I was walking to Starbucks. I literally haven't been there in like, 2 years. While I was walking, I noticed Joey. He was walking on the opposite side of the street. The sight of him made my stomach hurt. I was doing so well without him. Now, I've seen him again. I started to walk a little faster, but because of my newly purple hair, he will probably notice me. "Lizzie?" Damn it. "Is that really you?"

"No." I say. Joey runs up beside me. "Ugh, what do you want?"

"I don't know. To talk?" He said stopping me. He grabbed my wrist and turned me to face him. Too bad for him, I had my anger face out. "Can we just talk?" I laughed at him. I love him, but I also hate him.

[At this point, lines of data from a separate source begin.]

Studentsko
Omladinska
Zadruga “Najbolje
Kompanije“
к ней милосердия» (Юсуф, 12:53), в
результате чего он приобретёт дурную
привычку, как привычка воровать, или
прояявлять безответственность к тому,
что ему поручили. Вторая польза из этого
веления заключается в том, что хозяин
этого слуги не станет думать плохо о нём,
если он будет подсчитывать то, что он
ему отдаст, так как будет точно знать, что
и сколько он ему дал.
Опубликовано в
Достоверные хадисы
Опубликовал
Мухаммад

"We have nothing to talk about." I say turning around. He grabbed my wrist again but tighter. "Joey, that hurts." I say looking at my wrist. He quickly pulls his hand away.

"Sorry." He mumbles. I give him a look that says 'whatever'. "Okay, I know you hate me, but I need to tell you something." He starts. I nod to tell him to continue. "I'm a total asshole. I know, but that doesn't mean I stopped loving you. I always have. And leaving you, was the stupidest thing I have ever done. I was hurt and I didn't realize what I had when I had you. I want you to know, that I love you. So much. I never stopped. Please believe me."

"How am I supposed to believe you, when you didn't believe me? Oh, look at me! Two freakin years later! No baby! No Caspar! No one. I had no one for two years, Joey!" I yell.

"I'm sorry. I really am. I can't do anything to make you believe me." He says and looks away.

"Whatever." I say. I turn around and walk away.

"Lizzie! Please! Wait!" Joey calls after me. I ignore him. By now, I'd expect myself to cry and run into his arms. But I'm not. No tears. No Joey. Just me. I'm stronger now. I'm better now.